According to watch experts, the large, bulky watch style that’s been trending for the past few years is seeing a shift towards smaller watches with simpler, sleek designs. Watches in the 40mm to 42mm size are becoming increasingly popular, replacing watches that were closer to 50mm in width in recent years.

It’s interesting to note that watch brands differ in popularity around the world. Rolex, for example, is incredibly popular in North America, the United Kingdom, and China, but not as much in Germany and South America. There’s a large demand for Patek Philippe in China and the US, while South America favors Vacheron Constantine and Cartier watches.
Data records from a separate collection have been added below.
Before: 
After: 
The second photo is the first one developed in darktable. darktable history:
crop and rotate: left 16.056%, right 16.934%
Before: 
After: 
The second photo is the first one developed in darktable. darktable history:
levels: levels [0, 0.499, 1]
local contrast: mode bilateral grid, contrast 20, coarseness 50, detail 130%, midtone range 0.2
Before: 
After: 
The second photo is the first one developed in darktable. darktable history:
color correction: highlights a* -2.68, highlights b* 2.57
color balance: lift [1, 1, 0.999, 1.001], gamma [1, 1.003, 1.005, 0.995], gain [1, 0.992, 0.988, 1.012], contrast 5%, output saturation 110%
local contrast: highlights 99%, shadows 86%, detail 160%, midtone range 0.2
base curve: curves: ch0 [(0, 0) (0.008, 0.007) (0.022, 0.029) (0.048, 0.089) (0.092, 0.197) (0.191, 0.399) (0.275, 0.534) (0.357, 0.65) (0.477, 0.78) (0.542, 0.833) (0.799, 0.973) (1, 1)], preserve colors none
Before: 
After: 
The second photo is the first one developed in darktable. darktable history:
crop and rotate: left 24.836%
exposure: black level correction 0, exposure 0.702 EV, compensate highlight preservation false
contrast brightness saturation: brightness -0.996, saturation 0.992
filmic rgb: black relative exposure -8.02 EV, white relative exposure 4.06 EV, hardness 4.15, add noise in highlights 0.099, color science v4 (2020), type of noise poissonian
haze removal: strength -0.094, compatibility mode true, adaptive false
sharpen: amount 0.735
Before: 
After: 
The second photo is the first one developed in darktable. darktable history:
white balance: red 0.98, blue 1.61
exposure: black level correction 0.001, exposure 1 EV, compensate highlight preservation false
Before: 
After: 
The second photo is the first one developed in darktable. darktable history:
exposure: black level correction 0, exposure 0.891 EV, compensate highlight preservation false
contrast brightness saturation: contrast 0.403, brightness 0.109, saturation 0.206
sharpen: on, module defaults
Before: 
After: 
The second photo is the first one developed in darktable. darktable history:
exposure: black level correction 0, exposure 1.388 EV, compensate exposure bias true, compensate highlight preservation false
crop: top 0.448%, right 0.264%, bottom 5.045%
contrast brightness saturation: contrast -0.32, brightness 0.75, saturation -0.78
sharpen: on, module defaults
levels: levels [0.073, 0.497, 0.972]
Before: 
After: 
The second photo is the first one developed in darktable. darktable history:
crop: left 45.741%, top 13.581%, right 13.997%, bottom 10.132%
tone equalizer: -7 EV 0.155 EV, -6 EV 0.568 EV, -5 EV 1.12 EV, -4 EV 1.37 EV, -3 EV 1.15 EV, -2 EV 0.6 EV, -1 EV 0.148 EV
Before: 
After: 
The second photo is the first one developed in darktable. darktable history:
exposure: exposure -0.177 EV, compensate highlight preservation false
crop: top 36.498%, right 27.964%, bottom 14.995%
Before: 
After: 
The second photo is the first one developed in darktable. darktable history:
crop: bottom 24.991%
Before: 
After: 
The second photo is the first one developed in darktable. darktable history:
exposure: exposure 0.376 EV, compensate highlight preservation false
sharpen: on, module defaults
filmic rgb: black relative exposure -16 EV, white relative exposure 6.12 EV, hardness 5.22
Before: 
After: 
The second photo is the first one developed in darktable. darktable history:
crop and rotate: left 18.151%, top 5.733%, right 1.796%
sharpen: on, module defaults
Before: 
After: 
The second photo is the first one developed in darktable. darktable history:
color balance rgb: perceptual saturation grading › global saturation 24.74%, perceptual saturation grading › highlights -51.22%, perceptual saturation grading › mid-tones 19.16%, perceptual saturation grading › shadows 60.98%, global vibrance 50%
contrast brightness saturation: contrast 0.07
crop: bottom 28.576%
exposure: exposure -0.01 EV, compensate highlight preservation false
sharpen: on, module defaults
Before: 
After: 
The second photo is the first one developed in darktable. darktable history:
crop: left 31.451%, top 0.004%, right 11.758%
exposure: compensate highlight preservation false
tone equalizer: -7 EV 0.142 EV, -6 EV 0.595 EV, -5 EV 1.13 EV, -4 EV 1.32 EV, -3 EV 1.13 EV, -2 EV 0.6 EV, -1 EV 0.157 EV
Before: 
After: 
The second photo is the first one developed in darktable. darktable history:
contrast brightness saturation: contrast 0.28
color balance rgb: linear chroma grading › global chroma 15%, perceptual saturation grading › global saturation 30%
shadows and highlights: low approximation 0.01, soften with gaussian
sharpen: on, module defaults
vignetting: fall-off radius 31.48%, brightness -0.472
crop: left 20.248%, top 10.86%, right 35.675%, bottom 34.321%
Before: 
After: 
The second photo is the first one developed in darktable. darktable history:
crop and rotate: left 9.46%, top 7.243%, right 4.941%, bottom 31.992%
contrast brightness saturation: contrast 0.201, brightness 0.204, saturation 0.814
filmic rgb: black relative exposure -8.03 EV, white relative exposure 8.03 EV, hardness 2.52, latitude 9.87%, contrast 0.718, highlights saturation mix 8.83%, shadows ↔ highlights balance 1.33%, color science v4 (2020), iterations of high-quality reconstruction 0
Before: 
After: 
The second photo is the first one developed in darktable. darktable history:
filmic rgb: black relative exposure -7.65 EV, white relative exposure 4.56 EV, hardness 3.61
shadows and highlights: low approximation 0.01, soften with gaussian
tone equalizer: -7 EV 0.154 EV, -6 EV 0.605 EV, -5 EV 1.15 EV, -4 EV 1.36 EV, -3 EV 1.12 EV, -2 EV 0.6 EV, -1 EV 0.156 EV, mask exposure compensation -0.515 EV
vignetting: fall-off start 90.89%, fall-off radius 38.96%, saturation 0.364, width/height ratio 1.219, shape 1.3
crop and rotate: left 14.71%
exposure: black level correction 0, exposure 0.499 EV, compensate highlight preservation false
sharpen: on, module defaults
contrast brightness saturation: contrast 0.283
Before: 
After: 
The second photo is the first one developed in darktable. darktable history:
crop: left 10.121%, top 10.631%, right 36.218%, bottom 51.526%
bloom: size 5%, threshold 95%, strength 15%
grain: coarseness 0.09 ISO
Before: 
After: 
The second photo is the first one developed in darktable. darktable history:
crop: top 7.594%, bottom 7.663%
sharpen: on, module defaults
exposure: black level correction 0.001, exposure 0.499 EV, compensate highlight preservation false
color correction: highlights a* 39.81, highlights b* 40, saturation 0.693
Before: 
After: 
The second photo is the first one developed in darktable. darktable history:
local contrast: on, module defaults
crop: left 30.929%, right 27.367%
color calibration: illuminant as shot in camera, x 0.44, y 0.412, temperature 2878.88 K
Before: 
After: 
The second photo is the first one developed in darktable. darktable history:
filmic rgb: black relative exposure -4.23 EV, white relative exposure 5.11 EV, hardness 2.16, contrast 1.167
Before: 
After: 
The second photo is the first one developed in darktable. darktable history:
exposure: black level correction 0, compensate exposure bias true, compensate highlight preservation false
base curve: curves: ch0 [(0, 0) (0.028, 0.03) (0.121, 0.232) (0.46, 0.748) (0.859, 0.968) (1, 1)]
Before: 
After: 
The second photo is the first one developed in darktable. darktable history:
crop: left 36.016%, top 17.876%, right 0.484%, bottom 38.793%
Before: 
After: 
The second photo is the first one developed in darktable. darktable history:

Even within the US, different regions have different preferences: Bulgari is popular in Texas; California favors Hublot and Audemars Piguet; and New Yorkers love Rolex.

Women’s Luxury Watches

Historically, the world of watchmaking has mainly focused on men. When compared to men’s watches, women’s watches tend to be considered more jewelry pieces than timepieces. “We are finally seeing a move in the right direction as far as women’s luxury watches are concerned,” says Pozsgay. This segment of the market has been dominated by Cartier for a very long time. But increasingly, watch brands are creating watches geared specifically to the female market. Jaeger-LeCoultre, for example, developed the Duetto (a dual time zone watch for women). Patek has been focusing for the past few years on developing watches specifically for women that have more complications, such as chronographs, calendars, moon phase indicators, and more.

When compared to men, women today tend to own more than one luxury watch. Similar to jewelry, women like to collect different styles of timepieces to wear with different attire—a dressy watch for formal affairs, a man’s oversized watch with lots of complications for casualwear, and everything in between.

Women are also more apt to selling or trading-in one of their luxury watches in favor of owning a new one that is more up to date.